▶ Excerpt
-------------------------

We went to the Earth Trust/Dig Ventures festival of discovery on Sunday. We listened to two talks by teams of young, enthusiastic archaeologists discussing the finds from digs around Wittenham Clumps. One was on everyday objects, and the other was on ancient animals. In between, we had a very nice lunch, strolled around the local landscape, and went to the pop-up museum where a small selection of the thousands of finds was on display.
I expect many of us have seen Roman tiles with cat and dog prints left when the clay was still wet. This is the first time I’ve seen a fox leave its mark.
Then there were the mystery objects, such as this. I always ask Husband what he thinks. After studying it for a few moments, he proposed a use that one of the archaeologists confirmed is their experts’ current best guess.

-------------------------

▶ Required tasks
**1)** In the festival post, what were the two archaeology talks about?
**2)** Reproduce the festival post word for word, from "I expect many" down to "leave its mark.".

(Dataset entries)
-------------------------

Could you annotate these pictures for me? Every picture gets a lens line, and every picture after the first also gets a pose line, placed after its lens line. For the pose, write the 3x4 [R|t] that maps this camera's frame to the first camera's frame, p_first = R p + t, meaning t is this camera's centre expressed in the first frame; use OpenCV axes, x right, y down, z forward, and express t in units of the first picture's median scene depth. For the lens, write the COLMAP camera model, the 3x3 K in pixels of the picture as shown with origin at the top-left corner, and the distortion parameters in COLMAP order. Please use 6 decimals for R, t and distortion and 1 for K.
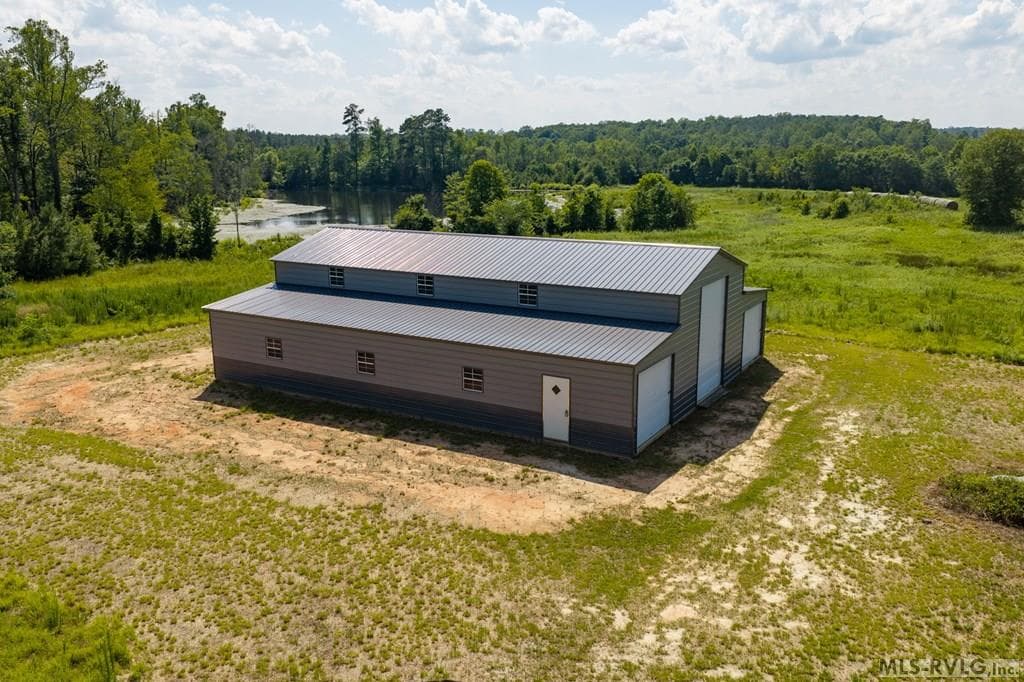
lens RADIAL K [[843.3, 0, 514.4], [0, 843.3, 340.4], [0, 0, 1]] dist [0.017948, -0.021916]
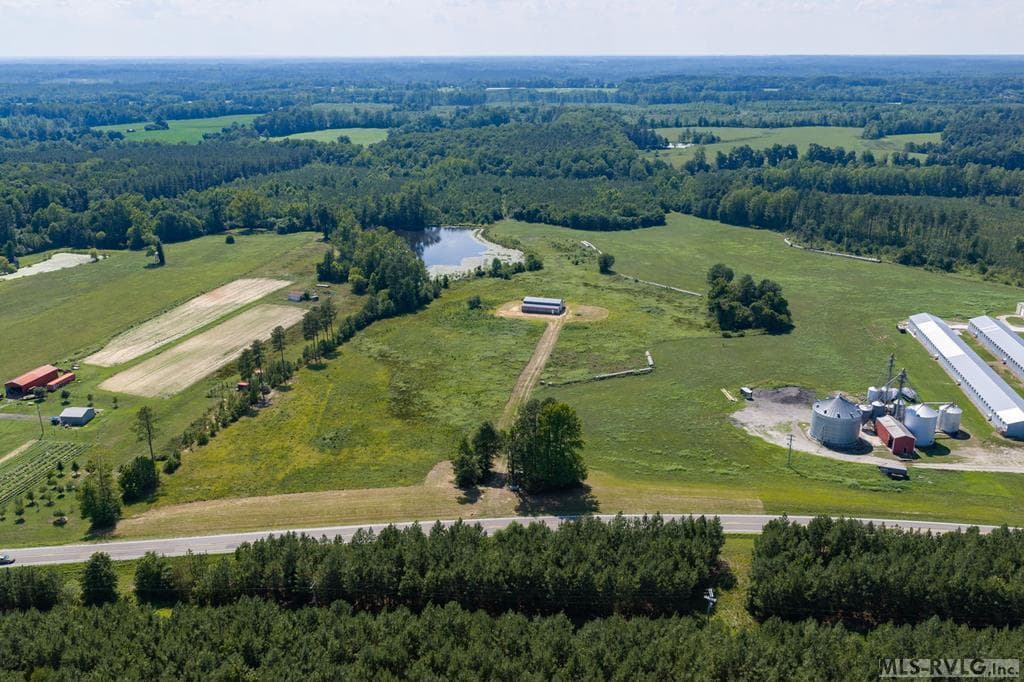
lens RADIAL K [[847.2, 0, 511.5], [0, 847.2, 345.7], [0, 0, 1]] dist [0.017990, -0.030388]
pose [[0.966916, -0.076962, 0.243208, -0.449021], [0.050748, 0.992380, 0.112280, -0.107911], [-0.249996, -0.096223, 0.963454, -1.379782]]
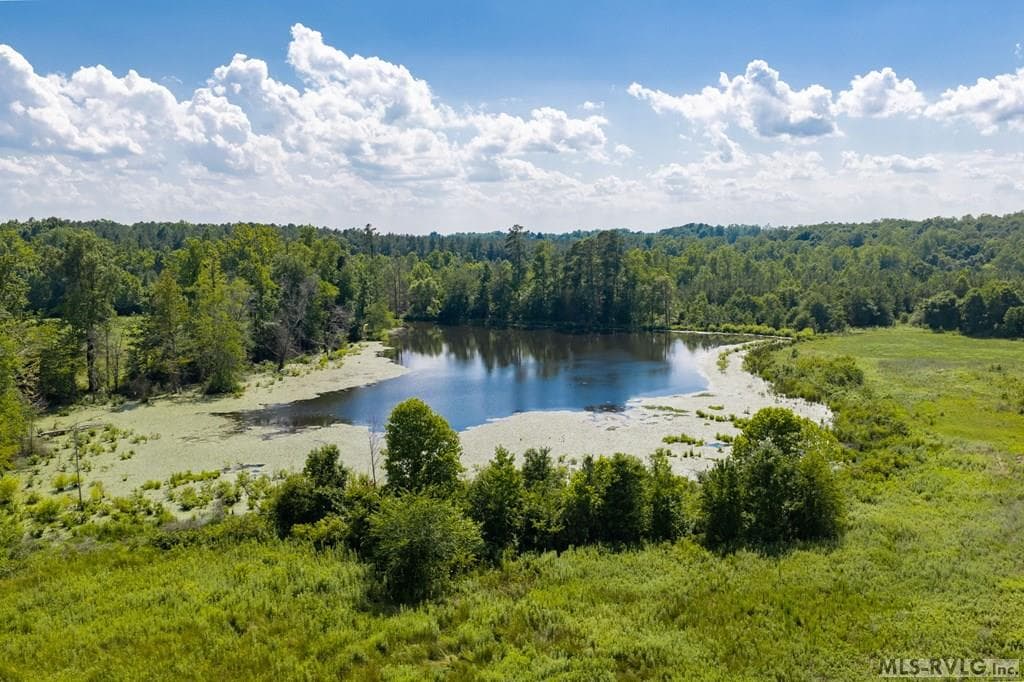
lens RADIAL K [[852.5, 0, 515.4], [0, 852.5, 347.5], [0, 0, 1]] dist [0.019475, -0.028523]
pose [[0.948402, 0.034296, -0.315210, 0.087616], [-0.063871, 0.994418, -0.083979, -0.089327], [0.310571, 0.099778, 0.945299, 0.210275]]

-------------------------

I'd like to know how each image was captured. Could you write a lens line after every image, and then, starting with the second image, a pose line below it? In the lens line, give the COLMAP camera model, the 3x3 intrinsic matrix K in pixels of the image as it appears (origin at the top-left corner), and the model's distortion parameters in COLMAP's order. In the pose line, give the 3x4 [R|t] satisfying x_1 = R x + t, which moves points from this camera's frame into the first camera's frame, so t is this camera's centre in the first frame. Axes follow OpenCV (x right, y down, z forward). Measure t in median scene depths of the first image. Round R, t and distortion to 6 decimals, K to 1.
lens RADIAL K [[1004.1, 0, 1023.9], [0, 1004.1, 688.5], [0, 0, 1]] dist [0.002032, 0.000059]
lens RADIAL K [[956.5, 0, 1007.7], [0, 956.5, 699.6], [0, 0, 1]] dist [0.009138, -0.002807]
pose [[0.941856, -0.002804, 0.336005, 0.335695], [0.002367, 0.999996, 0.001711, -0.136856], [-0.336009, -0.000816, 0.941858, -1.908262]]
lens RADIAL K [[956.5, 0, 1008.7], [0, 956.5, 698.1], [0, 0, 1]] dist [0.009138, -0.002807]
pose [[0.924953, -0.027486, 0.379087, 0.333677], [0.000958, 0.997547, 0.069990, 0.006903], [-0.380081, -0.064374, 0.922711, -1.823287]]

-------------------------

▶ Responses per task
**1)** One was on everyday objects and the other on ancient animals.

**2)**
I expect many of us have seen Roman tiles with cat and dog prints left when the clay was still wet. This is the first time I’ve seen a fox leave its mark.